Examining recurrence relation for its limit and

Question

I have got the following problem:

Examine why the following sequence is well-defined, determine whether it is a monotonous sequence and calculate its limit:

$$a_0 = 3, a_{n+1} = \sqrt{2a_n - 1}$$

Now just by looking at this sequence and checking its first few entries it seems obvious that it is strictly decreasing. I then proved this with induction. Now I'm trying to find the limit, it seems obvious that its $1$, but I have been struggling to prove this.

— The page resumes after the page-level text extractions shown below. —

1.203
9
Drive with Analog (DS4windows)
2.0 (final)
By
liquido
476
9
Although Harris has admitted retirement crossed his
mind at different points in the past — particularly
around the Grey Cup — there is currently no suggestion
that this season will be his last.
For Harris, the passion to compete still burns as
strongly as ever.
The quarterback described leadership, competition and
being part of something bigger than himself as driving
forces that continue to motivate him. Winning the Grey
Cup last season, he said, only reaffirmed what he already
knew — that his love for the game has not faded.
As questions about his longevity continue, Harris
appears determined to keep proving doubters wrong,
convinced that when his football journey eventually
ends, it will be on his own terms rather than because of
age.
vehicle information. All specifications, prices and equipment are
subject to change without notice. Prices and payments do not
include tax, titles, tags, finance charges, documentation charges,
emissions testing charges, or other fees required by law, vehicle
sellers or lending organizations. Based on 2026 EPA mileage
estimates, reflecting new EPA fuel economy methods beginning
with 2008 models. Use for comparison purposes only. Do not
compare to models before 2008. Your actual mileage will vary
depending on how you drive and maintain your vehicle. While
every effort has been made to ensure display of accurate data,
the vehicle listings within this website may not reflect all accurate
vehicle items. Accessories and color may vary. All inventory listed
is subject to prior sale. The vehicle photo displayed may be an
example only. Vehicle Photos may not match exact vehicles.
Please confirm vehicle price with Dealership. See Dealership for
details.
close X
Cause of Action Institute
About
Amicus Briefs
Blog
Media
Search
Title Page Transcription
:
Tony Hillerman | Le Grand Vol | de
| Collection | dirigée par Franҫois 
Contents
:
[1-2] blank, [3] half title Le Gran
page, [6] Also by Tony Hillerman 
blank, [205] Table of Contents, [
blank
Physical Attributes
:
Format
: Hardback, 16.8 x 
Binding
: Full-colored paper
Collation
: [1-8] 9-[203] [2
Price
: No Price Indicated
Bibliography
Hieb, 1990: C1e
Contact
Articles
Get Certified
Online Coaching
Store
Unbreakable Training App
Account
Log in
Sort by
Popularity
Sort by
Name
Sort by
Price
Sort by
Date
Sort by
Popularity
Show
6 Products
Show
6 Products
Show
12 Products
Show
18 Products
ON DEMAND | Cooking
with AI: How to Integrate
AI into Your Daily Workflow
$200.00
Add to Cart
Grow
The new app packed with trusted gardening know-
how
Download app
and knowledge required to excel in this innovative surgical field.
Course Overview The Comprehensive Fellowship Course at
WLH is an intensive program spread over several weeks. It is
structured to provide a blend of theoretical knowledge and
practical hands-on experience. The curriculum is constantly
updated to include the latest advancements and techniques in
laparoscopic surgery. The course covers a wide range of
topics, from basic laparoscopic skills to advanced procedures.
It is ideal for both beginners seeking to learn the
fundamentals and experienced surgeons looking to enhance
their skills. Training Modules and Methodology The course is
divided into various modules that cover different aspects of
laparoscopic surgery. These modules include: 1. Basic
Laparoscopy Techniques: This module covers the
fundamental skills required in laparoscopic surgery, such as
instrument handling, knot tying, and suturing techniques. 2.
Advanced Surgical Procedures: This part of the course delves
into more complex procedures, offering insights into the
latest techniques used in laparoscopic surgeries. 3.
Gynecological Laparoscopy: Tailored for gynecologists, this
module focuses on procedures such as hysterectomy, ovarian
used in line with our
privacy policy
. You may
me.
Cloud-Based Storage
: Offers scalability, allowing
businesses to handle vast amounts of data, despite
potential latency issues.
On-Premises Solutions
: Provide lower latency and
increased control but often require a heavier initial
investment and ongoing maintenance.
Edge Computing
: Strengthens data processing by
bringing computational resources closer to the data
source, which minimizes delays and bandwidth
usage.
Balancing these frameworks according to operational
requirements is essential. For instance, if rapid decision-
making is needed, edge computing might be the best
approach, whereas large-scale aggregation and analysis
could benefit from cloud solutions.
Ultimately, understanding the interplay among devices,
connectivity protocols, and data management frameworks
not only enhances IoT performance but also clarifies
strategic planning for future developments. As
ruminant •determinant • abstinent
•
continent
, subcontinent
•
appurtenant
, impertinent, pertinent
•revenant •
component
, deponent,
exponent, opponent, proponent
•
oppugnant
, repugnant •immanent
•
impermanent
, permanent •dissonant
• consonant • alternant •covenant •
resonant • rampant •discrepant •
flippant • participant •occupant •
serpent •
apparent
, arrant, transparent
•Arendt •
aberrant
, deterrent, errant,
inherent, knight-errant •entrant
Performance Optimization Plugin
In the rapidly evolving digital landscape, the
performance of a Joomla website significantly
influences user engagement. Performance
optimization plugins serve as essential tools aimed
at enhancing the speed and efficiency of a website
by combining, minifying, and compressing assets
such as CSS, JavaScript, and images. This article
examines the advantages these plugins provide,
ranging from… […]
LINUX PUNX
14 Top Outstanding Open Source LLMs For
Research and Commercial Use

Since I know the sequence is strictly decreasing I looked at the following:

$$a_n > a_{n+1}$$ $$a_n > \sqrt{2a_n - 1}$$ $$a_n^2 > 2a_n - 1$$ $$a_n^2 - 2a_n + 1 > 0$$ $$(a_n - 1)^2 > 0$$

From this we get that $a_n > 1$ for all n. Would this be a correct proof that the limit of the sequence is 1? And as for whether the sequence is well-defined, since all entries are bigger that $1$ the square root will never have negative input, so it would be well-defined. Would this also be correct?

Answer 1

First you should prove that the sequence is bounded, and thus converge (decreasing + bounded).
Then to find the limit you can set $lim_{n\to\infty} \space a_n = L$ and since $lim_{n\to\infty} \space a_n=lim_{n\to\infty} \space a_{n+1}$

$$ a_{n+1} = \sqrt{2a_n-1} \Longrightarrow lim_{n\to\infty} \space a_{n+1} = \sqrt{2(lim_{n\to\infty} \space a_n)-1}$$ $$\Longrightarrow L=\sqrt{2L-1} \Longrightarrow L^2-2L+1=0 \Longrightarrow L=1$$

Answer 2

The other answer explain you the computation of the limit, but let me add little bit intuition to it. There are plenty of similar problems you can find here with different recurrence relations and almost all of them are actually examples of fixed-point iterations. This is a very useful computational/approximation tool in numerical analysis. In particular, in you problem, we have $x_{n+1}=g(x_n),\quad x_0=3$ with $g(x)=\sqrt{2x-1}.$

So, you start with (given) $x_0,$ feed it in to $g$ and compute $x_1.$ Then feed it again to $g$ and compute $x_2,$ and continue this process forever. For a "nice enough" function $g$ the sequence $x_0, x_1, x_2, \cdots$ converge a limit $L.$ The picture looks roughly like this:

Though $y=x$ is actually the tangent to $y=g(x)$ at $x=1,$ this attracting behavior still holds.

Since the sequence is decreasing and seems converges to $1,$ we can focus on the restricted function $g : [1, 3]\to [1,\sqrt{5}].$ Clearly $g$ is increasing and $g'(x)<1$ for all $x>1,$ which is "nice enough" for the existence of a fixed point.